Even if only a small percentage (e.g. <2%) click on the and, and then a similar small percentage actually buy anything after clicking, you are still making money so long as the cost-per-conversion (i.e. per sale) comes out low enough that you still make a profit. Spending $3-5 to make a sale in say a pair of shoes that retails at $100 with a profit margin of $30-40 is good business.

People are making huge amounts of money/doing huge amounts of business directly as a result of the ads, and that is not just Google and Facebook, but everyone all the way down to little mom and pop businesses.

When you track things down to the level of sales it very often works (not always - depends on products/business models etc), and that is why people are using online ads. AdWords and Facebook ads would have fizzled out years ago if people were not benefiting from advertising their business



The problem with this kind of accounting is that it doesn't consider whether the ad was really necessary to make a sale in the first place.

With a lot of brand keyword advertising, companies are paying for people to click an ad when they were already looking for your website anyway. So spending $3 on that customer is not a $27 profit but rather a $3 loss....


While buying your product name (or your competitor) is sometimes the case, this isn't the main source of volume in your pipeline.

And it's still a $27 profit, even if it is possible you could have saved money.

Most of the time a well-optimised PPC pipe looks for specific (non-brand) keywords and buys them, not just the product name.

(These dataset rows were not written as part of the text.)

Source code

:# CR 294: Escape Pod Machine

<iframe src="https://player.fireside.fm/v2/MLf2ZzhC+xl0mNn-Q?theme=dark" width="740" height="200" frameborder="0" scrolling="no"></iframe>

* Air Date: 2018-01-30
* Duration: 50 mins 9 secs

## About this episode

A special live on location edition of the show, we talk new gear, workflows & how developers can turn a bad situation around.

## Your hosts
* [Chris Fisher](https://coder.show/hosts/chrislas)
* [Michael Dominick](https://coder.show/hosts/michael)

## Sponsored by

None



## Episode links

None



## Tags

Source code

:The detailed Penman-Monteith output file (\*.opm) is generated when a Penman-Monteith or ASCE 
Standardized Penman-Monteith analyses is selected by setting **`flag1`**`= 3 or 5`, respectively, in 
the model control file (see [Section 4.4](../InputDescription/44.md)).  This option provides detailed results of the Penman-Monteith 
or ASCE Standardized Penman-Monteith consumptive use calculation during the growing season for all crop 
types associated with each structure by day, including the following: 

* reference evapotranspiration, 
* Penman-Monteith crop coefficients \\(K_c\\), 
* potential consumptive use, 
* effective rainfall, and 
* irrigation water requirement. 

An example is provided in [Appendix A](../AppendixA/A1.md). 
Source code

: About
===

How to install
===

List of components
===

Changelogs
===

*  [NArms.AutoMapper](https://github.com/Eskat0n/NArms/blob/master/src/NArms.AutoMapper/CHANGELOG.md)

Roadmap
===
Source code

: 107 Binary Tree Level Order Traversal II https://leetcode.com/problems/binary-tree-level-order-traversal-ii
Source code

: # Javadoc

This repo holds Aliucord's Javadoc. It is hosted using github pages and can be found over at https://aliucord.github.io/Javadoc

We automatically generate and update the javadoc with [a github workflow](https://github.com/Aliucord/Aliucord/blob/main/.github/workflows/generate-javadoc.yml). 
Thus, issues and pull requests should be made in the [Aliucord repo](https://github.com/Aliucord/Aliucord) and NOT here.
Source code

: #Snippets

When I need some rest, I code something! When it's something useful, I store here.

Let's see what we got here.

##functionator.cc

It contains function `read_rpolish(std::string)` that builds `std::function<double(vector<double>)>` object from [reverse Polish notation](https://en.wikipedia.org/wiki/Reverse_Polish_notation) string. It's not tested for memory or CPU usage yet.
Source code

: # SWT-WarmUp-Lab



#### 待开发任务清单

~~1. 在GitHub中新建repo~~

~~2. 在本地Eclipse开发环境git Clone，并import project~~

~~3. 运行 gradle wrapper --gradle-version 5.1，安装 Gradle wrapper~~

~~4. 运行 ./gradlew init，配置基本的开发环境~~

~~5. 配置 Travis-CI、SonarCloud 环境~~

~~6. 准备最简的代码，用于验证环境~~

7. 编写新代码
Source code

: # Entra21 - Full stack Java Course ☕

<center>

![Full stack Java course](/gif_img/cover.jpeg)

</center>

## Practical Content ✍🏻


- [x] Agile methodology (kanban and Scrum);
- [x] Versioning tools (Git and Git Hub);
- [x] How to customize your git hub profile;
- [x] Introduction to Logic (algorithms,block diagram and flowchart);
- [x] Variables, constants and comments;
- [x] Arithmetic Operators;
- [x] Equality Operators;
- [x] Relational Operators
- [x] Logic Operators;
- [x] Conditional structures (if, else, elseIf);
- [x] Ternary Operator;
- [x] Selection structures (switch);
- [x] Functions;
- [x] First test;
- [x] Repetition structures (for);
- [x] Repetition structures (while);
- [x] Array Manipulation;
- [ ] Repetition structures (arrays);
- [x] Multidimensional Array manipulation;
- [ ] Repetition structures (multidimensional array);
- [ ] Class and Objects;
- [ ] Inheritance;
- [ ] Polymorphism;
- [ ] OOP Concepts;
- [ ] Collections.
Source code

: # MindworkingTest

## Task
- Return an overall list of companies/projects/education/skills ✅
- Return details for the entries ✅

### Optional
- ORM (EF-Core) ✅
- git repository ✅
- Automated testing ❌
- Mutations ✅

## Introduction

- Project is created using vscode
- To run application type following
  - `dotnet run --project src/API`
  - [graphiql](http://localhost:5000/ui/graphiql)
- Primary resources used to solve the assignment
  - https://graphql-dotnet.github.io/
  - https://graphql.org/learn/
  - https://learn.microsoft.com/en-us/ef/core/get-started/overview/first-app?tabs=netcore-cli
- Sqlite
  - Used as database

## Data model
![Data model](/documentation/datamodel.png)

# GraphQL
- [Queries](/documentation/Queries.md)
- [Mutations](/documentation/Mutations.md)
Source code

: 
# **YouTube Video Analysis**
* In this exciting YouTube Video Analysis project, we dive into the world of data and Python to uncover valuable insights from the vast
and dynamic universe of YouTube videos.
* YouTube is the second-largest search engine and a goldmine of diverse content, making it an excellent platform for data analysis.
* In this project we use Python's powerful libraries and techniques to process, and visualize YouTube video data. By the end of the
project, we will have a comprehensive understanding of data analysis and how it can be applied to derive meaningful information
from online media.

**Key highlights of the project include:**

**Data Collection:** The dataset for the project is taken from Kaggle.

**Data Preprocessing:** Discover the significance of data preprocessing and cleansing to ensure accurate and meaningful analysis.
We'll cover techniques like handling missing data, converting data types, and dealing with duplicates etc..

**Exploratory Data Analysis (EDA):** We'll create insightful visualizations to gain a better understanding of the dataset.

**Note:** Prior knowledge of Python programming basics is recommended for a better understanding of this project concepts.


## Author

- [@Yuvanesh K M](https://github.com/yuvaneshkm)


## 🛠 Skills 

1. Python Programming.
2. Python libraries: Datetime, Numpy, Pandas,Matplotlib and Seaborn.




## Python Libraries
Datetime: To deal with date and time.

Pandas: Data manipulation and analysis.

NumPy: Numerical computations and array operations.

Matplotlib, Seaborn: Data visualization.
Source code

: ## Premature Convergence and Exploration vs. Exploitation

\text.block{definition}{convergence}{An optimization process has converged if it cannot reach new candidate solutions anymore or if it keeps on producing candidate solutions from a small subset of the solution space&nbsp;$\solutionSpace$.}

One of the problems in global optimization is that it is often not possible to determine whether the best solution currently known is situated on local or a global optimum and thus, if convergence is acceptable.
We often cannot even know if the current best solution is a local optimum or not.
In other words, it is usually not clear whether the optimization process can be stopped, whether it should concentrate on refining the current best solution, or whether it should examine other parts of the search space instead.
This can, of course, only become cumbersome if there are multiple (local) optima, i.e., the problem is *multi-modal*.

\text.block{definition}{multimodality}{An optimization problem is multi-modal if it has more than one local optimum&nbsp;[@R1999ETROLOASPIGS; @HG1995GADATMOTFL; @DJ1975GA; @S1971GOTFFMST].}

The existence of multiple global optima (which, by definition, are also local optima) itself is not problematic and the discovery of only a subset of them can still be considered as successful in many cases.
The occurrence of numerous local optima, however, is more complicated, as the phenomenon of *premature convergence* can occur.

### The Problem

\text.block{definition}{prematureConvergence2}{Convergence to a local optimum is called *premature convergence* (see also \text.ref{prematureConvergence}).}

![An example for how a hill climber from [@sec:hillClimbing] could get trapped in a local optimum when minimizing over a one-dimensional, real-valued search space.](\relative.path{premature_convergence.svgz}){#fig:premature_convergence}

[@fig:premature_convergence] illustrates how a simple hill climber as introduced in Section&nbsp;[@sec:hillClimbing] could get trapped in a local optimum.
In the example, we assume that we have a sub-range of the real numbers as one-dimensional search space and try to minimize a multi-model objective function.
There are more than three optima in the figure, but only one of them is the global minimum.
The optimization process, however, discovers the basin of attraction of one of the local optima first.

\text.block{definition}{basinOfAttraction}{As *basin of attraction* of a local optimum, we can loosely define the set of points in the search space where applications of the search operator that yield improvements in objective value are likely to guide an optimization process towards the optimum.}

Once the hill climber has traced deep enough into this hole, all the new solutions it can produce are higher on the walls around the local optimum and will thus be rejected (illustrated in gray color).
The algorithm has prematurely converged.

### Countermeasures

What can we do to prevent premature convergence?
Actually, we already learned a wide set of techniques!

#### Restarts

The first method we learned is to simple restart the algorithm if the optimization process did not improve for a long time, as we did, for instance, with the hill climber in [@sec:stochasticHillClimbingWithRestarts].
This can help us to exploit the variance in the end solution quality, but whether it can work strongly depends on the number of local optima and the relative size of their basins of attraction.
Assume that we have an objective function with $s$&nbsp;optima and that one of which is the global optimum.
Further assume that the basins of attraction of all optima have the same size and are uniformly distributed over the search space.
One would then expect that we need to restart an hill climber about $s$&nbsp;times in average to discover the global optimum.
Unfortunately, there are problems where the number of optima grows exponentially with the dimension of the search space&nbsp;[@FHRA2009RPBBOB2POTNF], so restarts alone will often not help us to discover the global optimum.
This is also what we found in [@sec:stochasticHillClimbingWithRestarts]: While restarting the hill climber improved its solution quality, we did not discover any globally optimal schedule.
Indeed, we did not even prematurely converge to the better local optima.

Lets say it costs $3 to acquire a customer on average. And your margin is $30. That sounds good.

Now do an experiment. Stop your ads.

Do your sales go down 100%? In that cost the $3 cost was definitely justified.

Do your sales go down 50%? That means you actually paid $6 to acquire a customer, not $3. Still sounds like a reasonable deal since you still make $24 profit, but other channels might be more profitable.

Do your sales go down 10%? Then only one in 10 customers actually converted because of the ad, and you are paying $30 to acquire a customer and it would be better to stop the campaign. Google is just showing ads to people that would buy your stuff anyway. (Side note: I think this is a big problem with retargeting. You are paying to show ads to people that are already very likely to buy your stuff -- or even worse, who have bought it already. But conversion rates are really high!)

(To be fair, this is speculation and not based on experience with adwords. My only experience with adwords was a $100 campaign I made a few years back with promotional credit that resulted in no conversions)


While I agree that ads often are very effective, no it is just a $3 cost in some cases. Your ads can cannibalize on tge revenue from other, possibly cheaper, channels.